Adanya
keterbatasan undang-undang yang dibuat sehingga hanya efektif sebagian karna
kurang kuatnya hukum terhadap instansi pemerintah,korporasi dan sebagainya.Hal
ini bisa saja digunakan dalam hal penyalahgunaan serta penyimpangan hal – hal yang
telah di atur dalam UU dalam UU Telekomunikasi.

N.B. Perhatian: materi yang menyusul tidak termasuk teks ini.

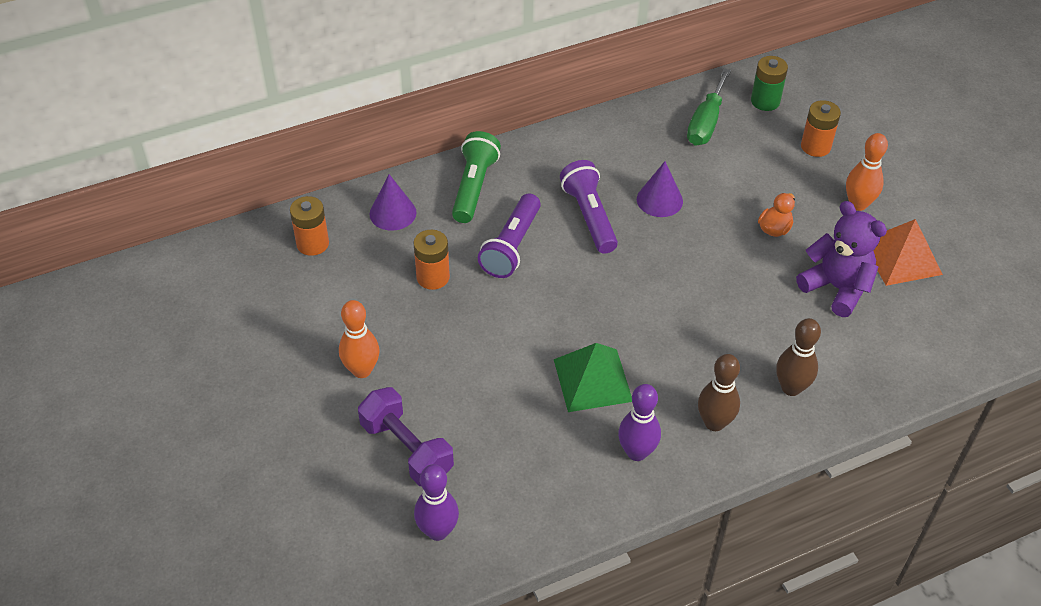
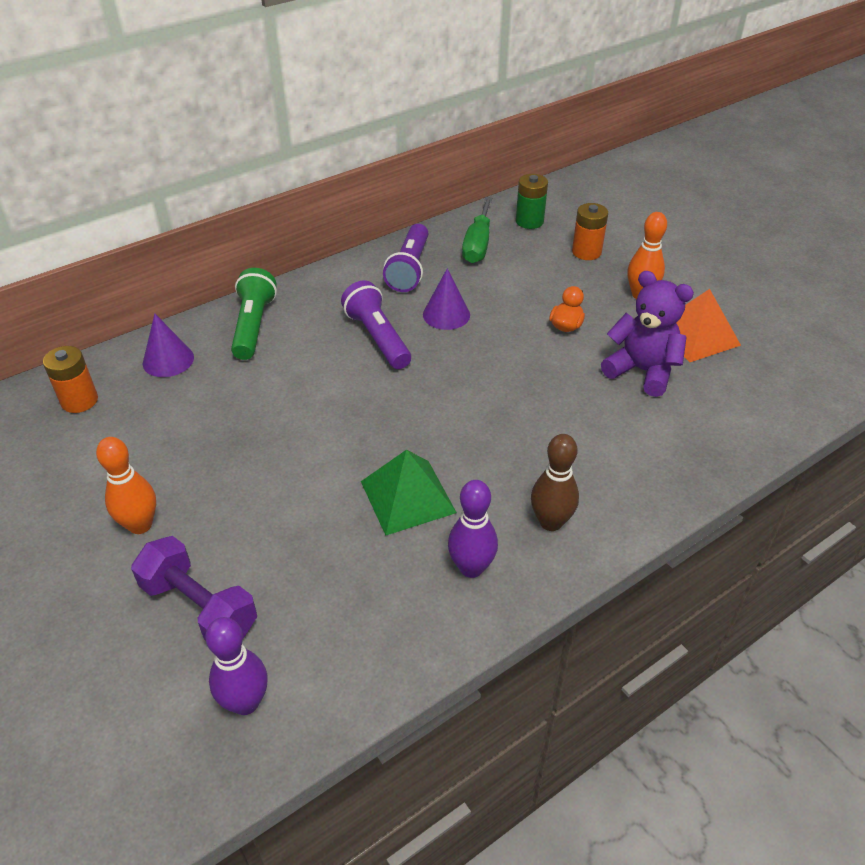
camera: 10 degrees left, 5 degrees down
(433, 277) = (216, 416): orange battery -> none
(512, 246) = (300, 375): purple flashlight -> purple flashlight (409, 269)
(791, 388) = (623, 473): brown bowling pin -> none

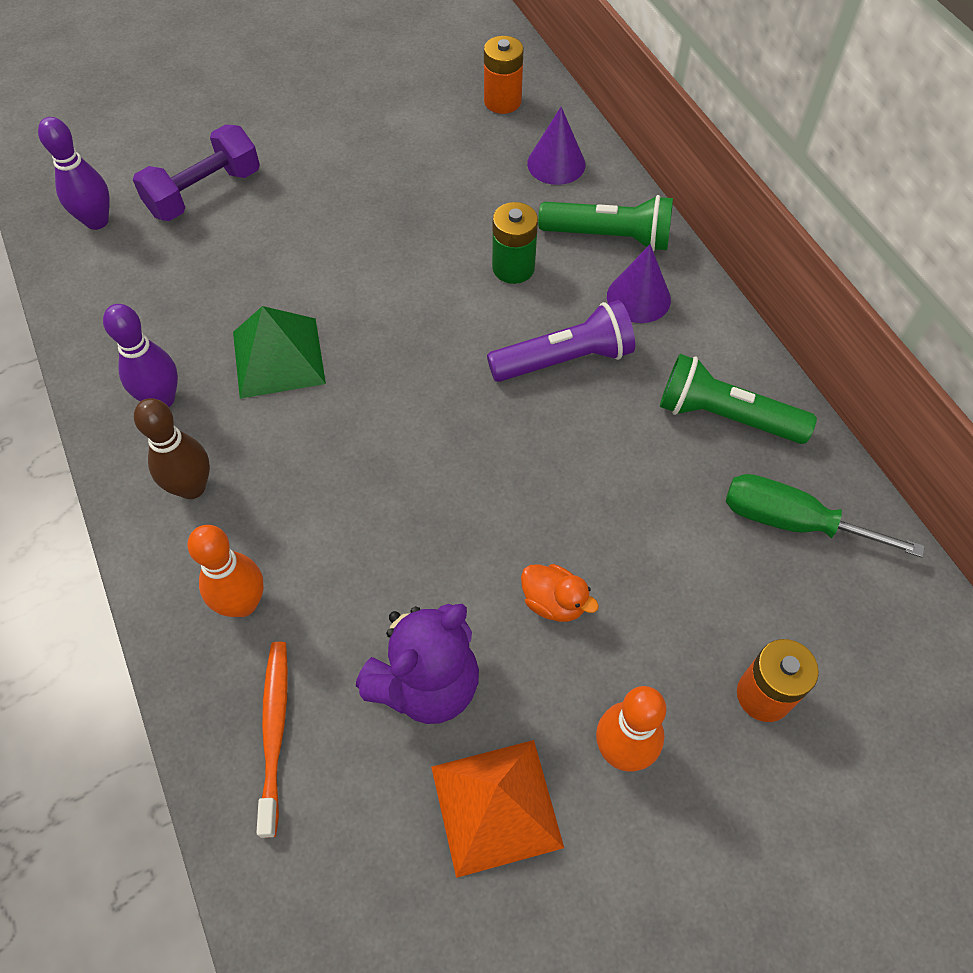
camera: 100 degrees right, 15 degrees up
(140, 525) = (315, 152): orange bowling pin -> orange bowling pin (243, 603)
(409, 269) = (725, 416): purple flashlight -> green flashlight
(446, 314) = (605, 446): purple cone -> purple cone (638, 298)
(529, 221) = (869, 621): green battery -> green battery (513, 268)
(708, 432) = (274, 732): none -> orange toothbrush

UU Telekomunikasi yang dibentuk sebelum lahirnya KPK,
misalnya, belum mengakomodir keberadaan lembaga pimpinan Tumpak Hatorangan
Panggabean ini. Atau prosedur penyadapan yang diatur dalam UU Narkotika berbeda
dengan prosedur yang selama ini digunakan KPK. Akibatnya, tindakan penyadapan
oleh penegak hukum berjalan sporadis.
UU
No. 36/1999 tentang Telekomunikasi mengancam pidana terhadap perbuatan :
1.
memanipulasi
akses ke jaringan telekomunikasi
2.
menimbulkan
gangguan fisik dan eletromagnetik terhadap penyelenggaraan telekomunikasi
“semua tindak pidana dalam uu no.36 tahun 1999 dinyatakan
sebagai tindakan kejahatan” Didalam bab vii (ketentuan pidana)sama sekali tidak
ada ketentuan tentang pertanggungjawaban terhadap korporasi padahal :“Penyelenggara
Telekomunikasi” dapat berupa koperasi,BUMN, badan usaha swasta dan instansi
pemerintah
Menghadapi kondisi demikian seyogyanya ada keberanian dan
inovasi dari penegak hukum untuk mengefektifkan peraturan yang ada dengan
melakukan interpretasi atau kontruksi hukum yang bersumber pada teori atau ilmu
hukum,pendapat ahli,jurisprudensi,atau bersumber dari ide-ide dasar yang secara
konseptual dapat dipertanggungjawabkan.